Written problem 1 | Reproduce the passage of the forum thread on eco-friendly paint between "## [email protected] (Feb" and "(Sep 20, 2008)", inclusive.
Written problem 2 |
Answer these questions about the forum thread on eco-friendly paint:
(a) Besides American Pride, what paint does the first post say the writer has used before?
(b) What health condition did the client who requested No VOC paint have?
(c) What does johnpaint suggest adding to low VOC paint?
Written problem 3 | Extend the forum thread on eco-friendly paint, picking up from where it stops.

-- start Reading text --

American Pride is another good one. I have used Yolo before.


----------



## TJ Paint (Jun 18, 2009)

if people were truly "eco conscious" they wouldn't be building new, using new materials, and taking from the earth. I find it funny. Yeah, its ok to buy materials harvested in a place that disrupts the local habitat, and is shipped using a bunch of fossil fuels, not to mention the construction of it, but lets make ourselves feel good and trendy too by using a "environmentally friendly paint":thumbup:
this whole "eco" bs is solely the luxury of the wealthy, who in their lifetime have benefited from the consumption of much more resources than the average poor earth citizen. But somehow, they think they are doing such great things with the hybrid escalade and designer eco paints. Give me a break. Its just something trendy for the rich.


----------



## [email protected] (Feb 24, 2008)

I did an interior this year that requested No VOC paint. This client was not rich, but it sure helped her out considering she has asthma. It's not always about the rich... I did another interior small apartment (under a house) with No VOC paint. After doing the one before for the gal with asthma, I thought it could be a benefit for the next renter of this small apartment. I figure it's always better to use No VOC paint than to use anything else. Plus, it's not that expensive...


----------



## johnpaint (Sep 20, 2008)

If you want to mess with people, just add some lacquer thinner to the low VOC and tell them this is the smell of future.


----------



## George Z (Apr 15, 2007)

TJ Paint said:


> if people were truly "eco conscious" they wouldn't be building new, using new materials, and taking from the earth. I find it funny. Yeah, its ok to buy materials harvested in a place that disrupts the local habitat, and is shipped using a bunch of fossil fuels, not to mention the construction of it, but lets make ourselves feel good and trendy too by using a "environmentally friendly paint":thumbup:
> this whole "eco" bs is solely the luxury of the wealthy, who in their lifetime have benefited from the consumption of much more resources than the average poor earth citizen. But somehow, they think they are doing such great things with the hybrid escalade and designer eco paints. Give me a break. Its just something trendy for the rich.





> ...people.. everyone else.. and the rich...and the poor that can't afford it...and everyone else...and Al Gore...and not me...


All your statements above are not incorrect,
but try being accountable for your self. 
Just do your part and don't throw the baby out with the bathwater


----------



## AztecPainting (Jan 28, 2010)

-- end Reading text --
-- start Provided information --

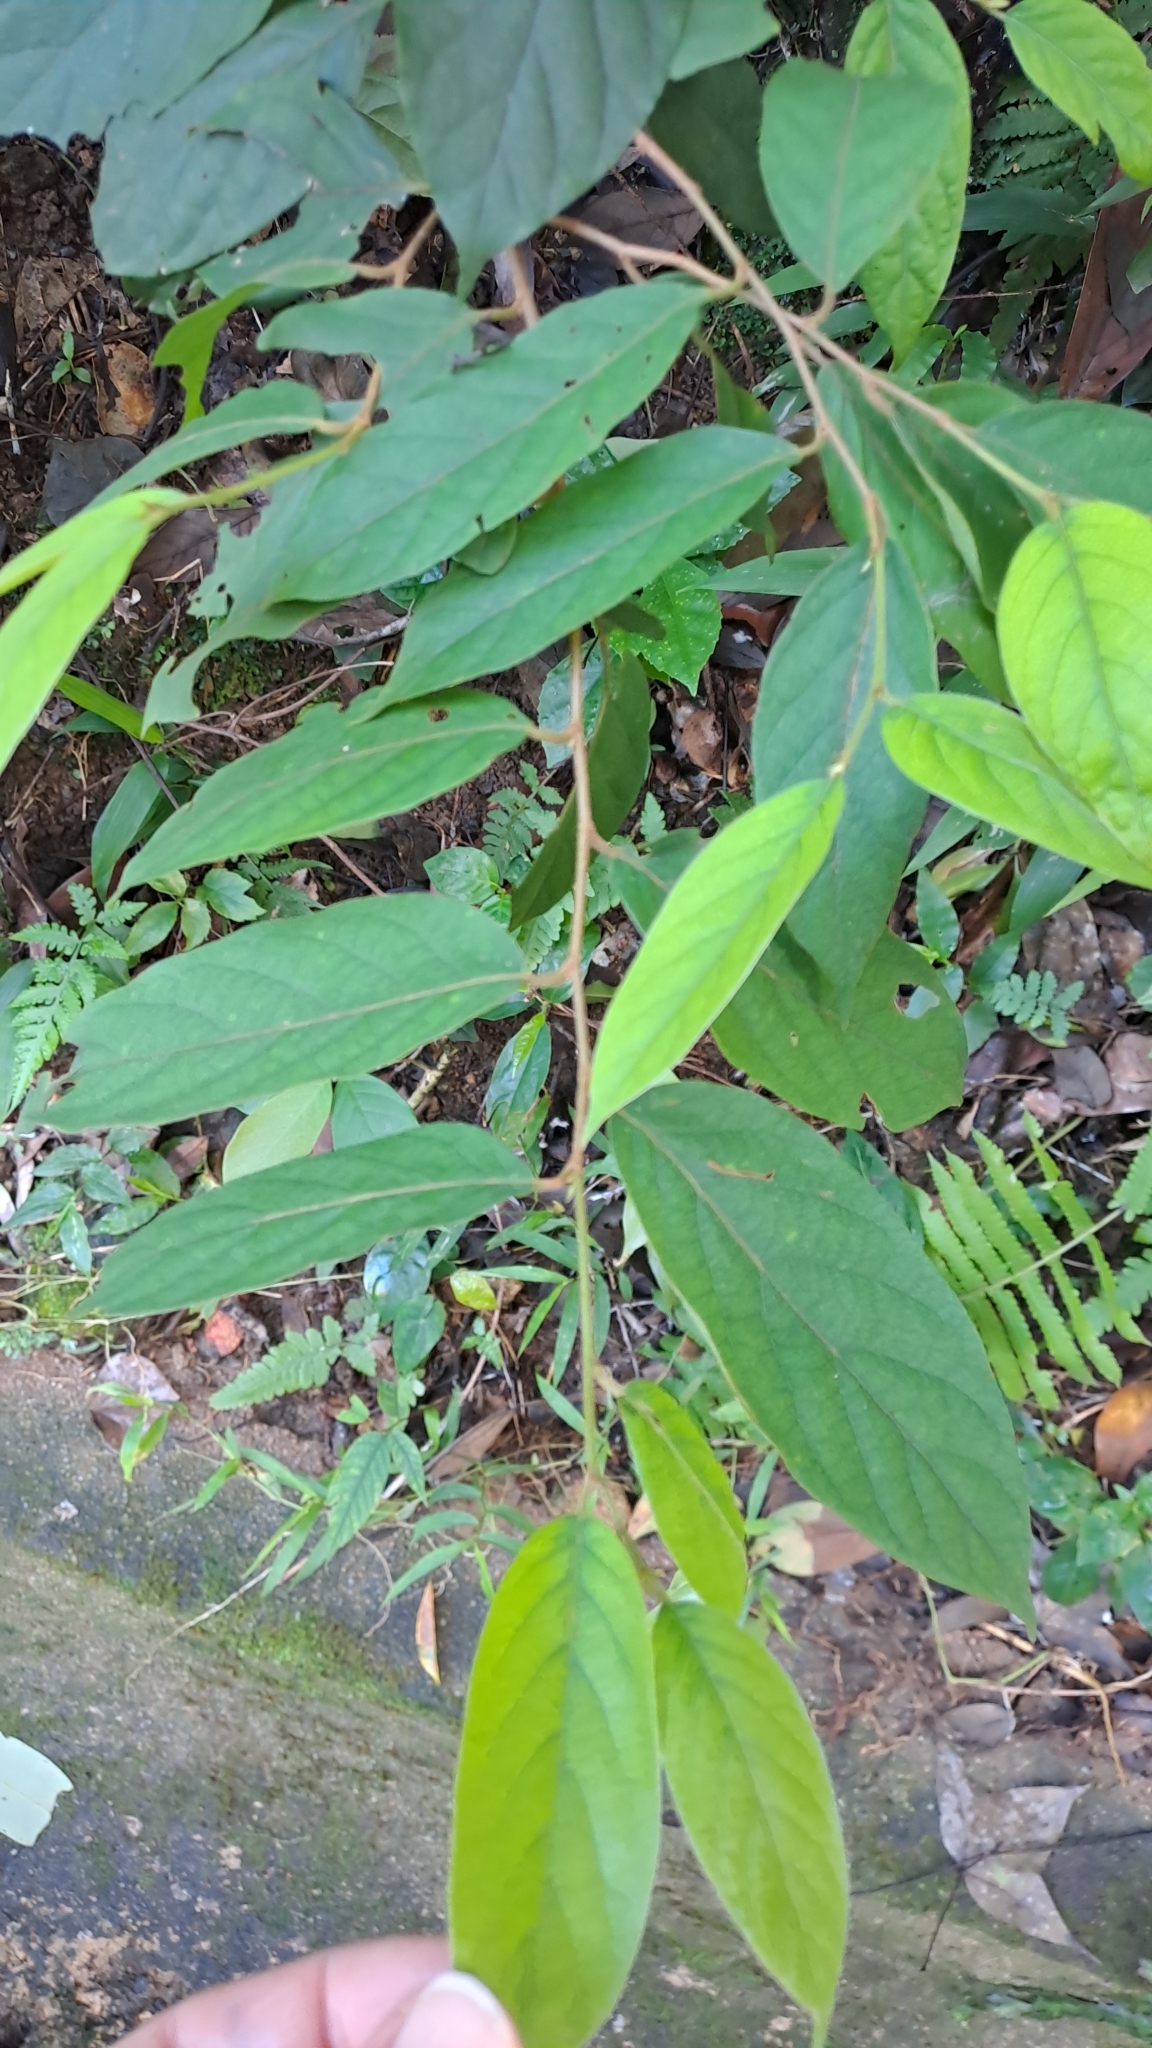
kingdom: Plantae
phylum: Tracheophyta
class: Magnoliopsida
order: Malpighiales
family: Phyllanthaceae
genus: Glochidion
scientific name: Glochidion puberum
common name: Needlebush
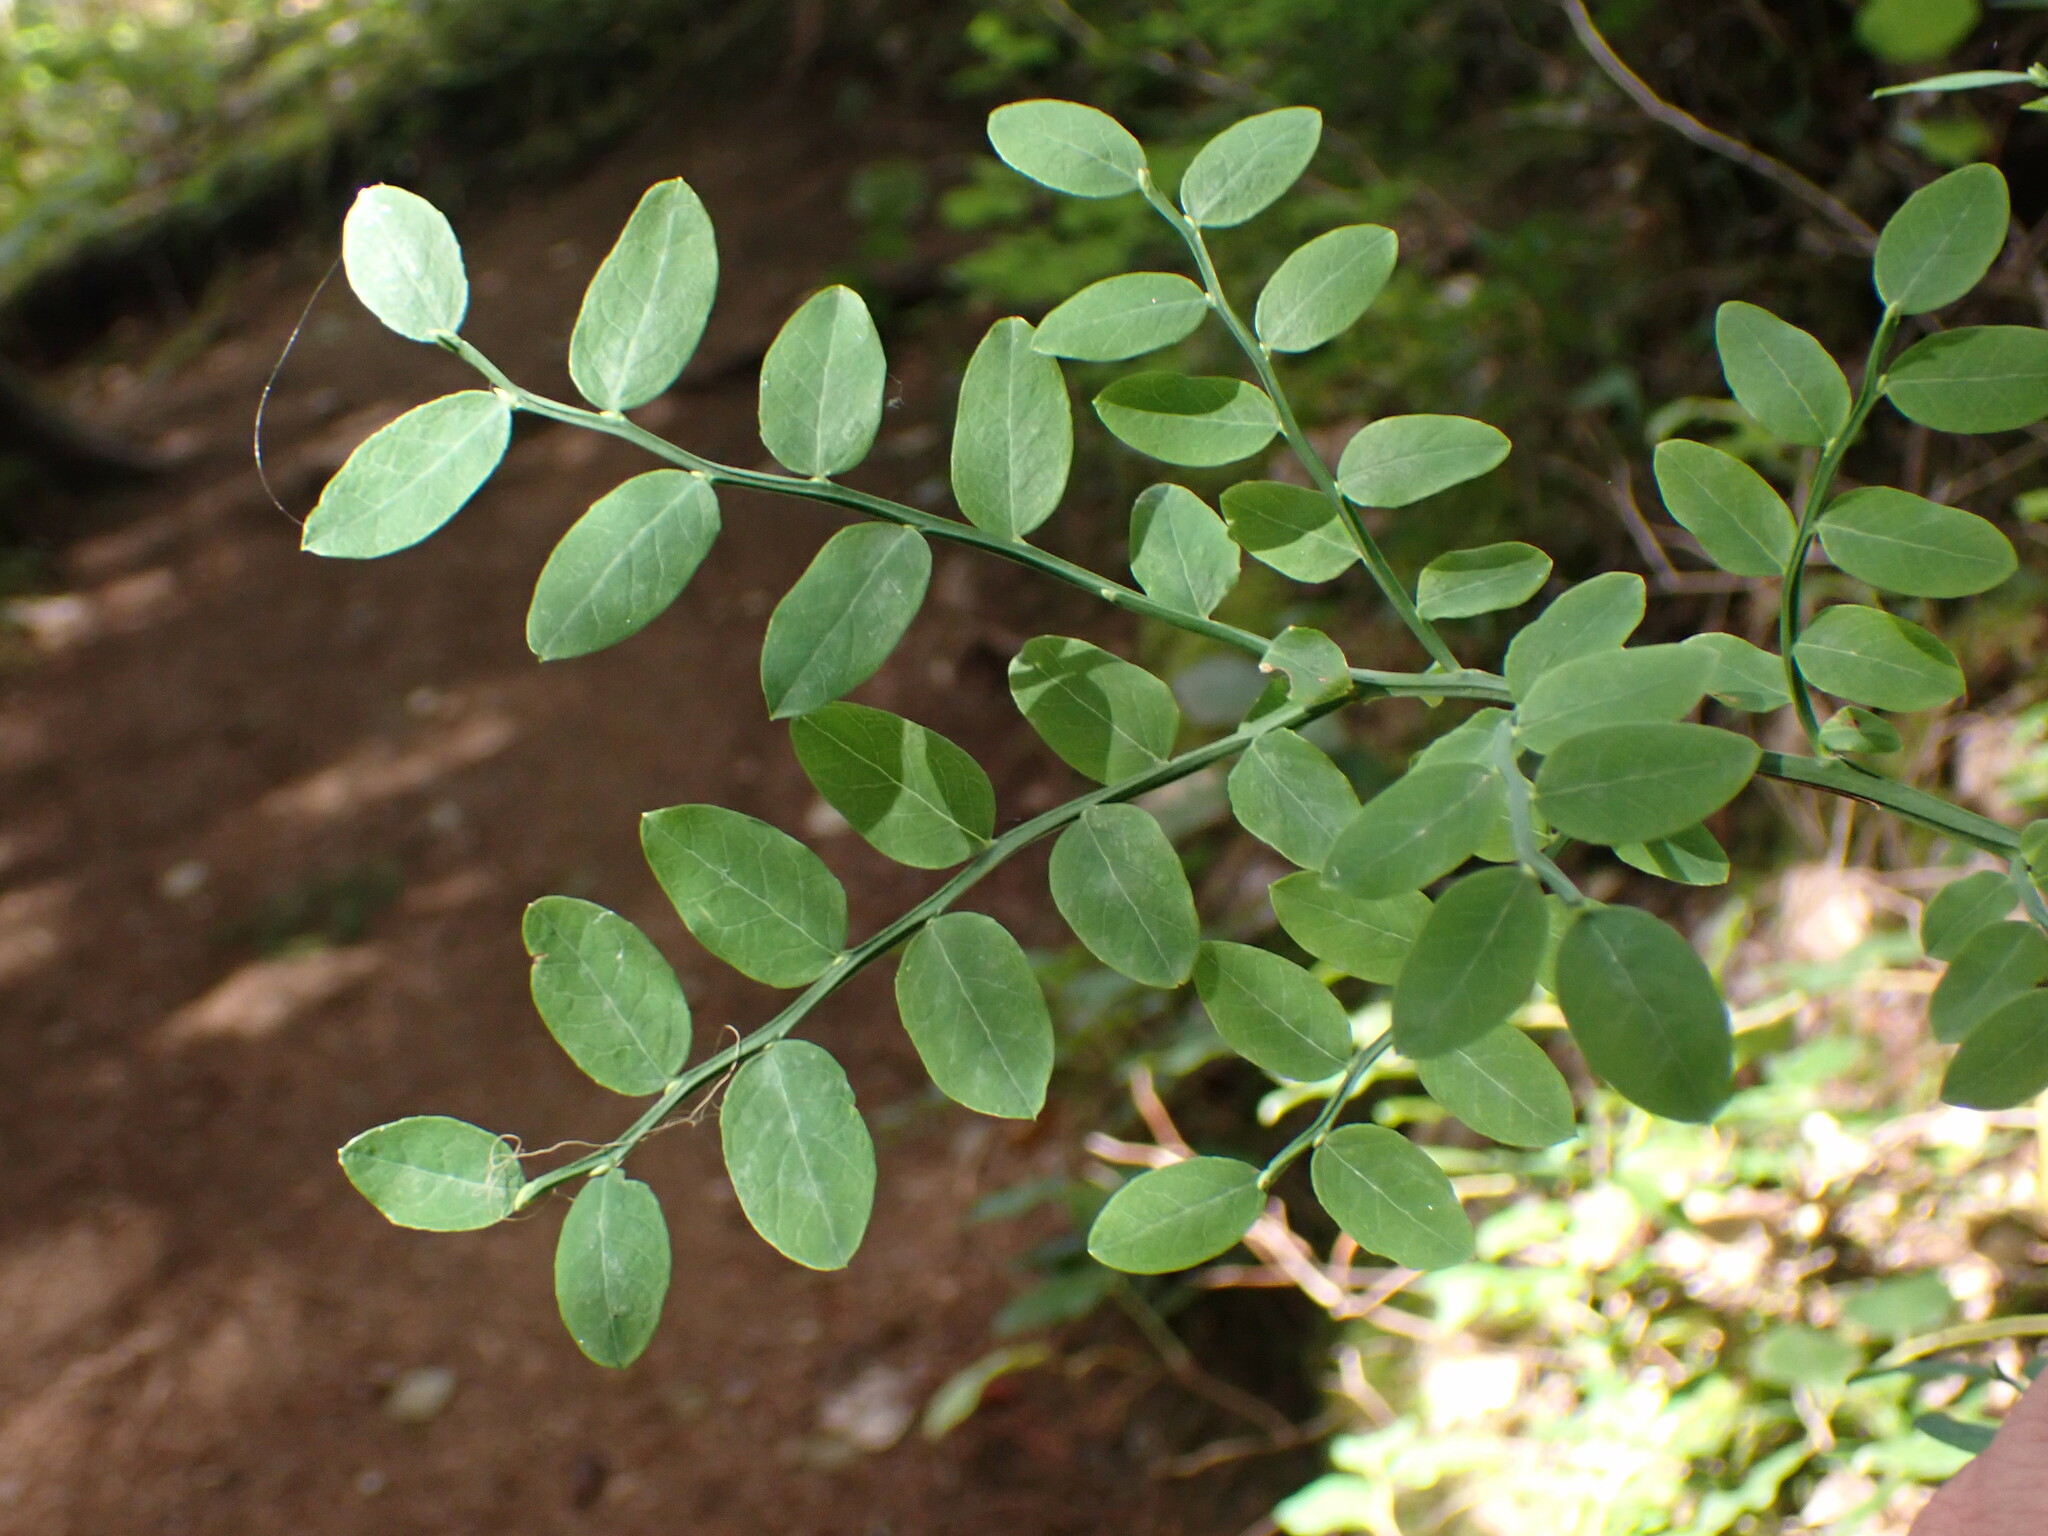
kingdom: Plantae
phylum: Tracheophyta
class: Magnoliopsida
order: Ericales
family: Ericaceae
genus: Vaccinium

-- end Provided information --
-- start Provided information --

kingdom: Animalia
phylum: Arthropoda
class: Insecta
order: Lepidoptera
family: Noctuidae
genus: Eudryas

-- end Provided information --
-- start Provided information --

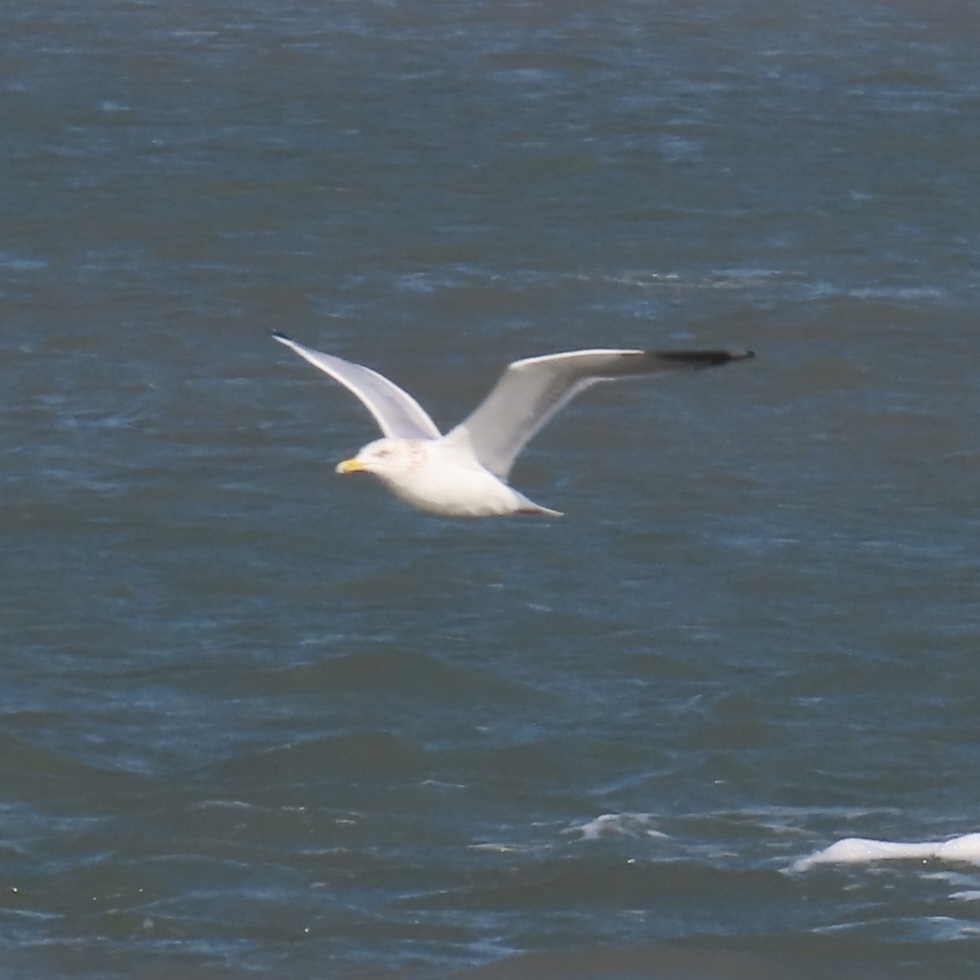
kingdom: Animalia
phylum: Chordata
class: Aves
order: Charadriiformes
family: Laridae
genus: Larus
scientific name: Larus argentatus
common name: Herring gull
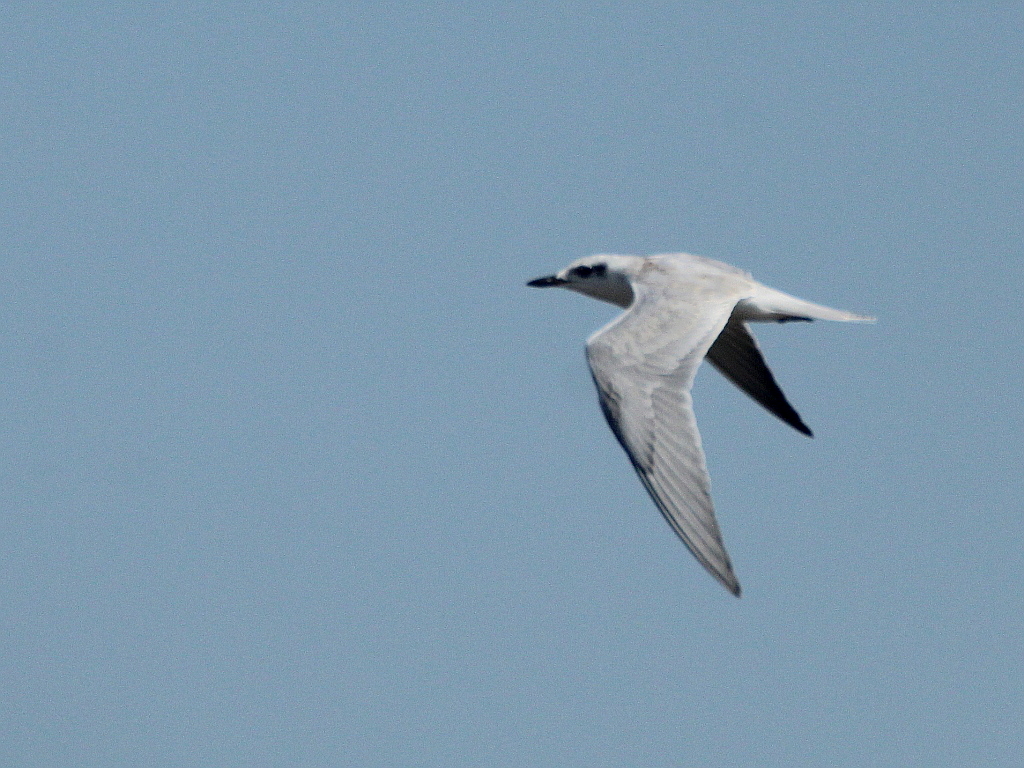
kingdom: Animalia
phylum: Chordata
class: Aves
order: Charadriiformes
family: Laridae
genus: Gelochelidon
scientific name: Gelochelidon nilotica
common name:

-- end Provided information --

Result 1 |
## [email protected] (Feb 24, 2008)

I did an interior this year that requested No VOC paint. This client was not rich, but it sure helped her out considering she has asthma. It's not always about the rich... I did another interior small apartment (under a house) with No VOC paint. After doing the one before for the gal with asthma, I thought it could be a benefit for the next renter of this small apartment. I figure it's always better to use No VOC paint than to use anything else. Plus, it's not that expensive...


----------



## johnpaint (Sep 20, 2008)

Result 2 |
(a) Yolo
(b) Asthma
(c) Lacquer thinner

Result 3 |
Even if it is trendy for the rich and the people that can afford it, I think I would rather work with Low VOC's or 0 VOC's than Oil, Alkyd, Marine Enamel, Urethane, Varathane, Melamine (Just naming the worst and the stinkiest) At least for my own sake and health, I Am the painter working with those chemicals not the HO's it is for my own benefit and my employees as much as HO's. This days Low VOC's are getting cheaper and better no matter what the brand is. Just my opinion.


----------



## TJ Paint (Jun 18, 2009)

AztecPainting said:


> Even if it is trendy for the rich and the people that can afford it, I think I would rather work with Low VOC's or 0 VOC's than Oil, Alkyd, Marine Enamel, Urethane, Varathane, Melamine (Just naming the worst and the stinkiest) At least for my own sake and health, I Am the painter working with those chemicals not the HO's it is for my own benefit and my employees as much as HO's. This days Low VOC's are getting cheaper and better no matter what the brand is. Just my opinion.


I agree, I'd rather work with lower voc too. 


[email protected] said:


> I did an interior this year that requested No VOC paint. This client was not rich, but it sure helped her out considering she has asthma. It's not always about the rich...
> Plus, it's not that expensive...


good point, this low voc paint isn't that expensive compared to normal paints. 


George Z said:


> but try being accountable for your self.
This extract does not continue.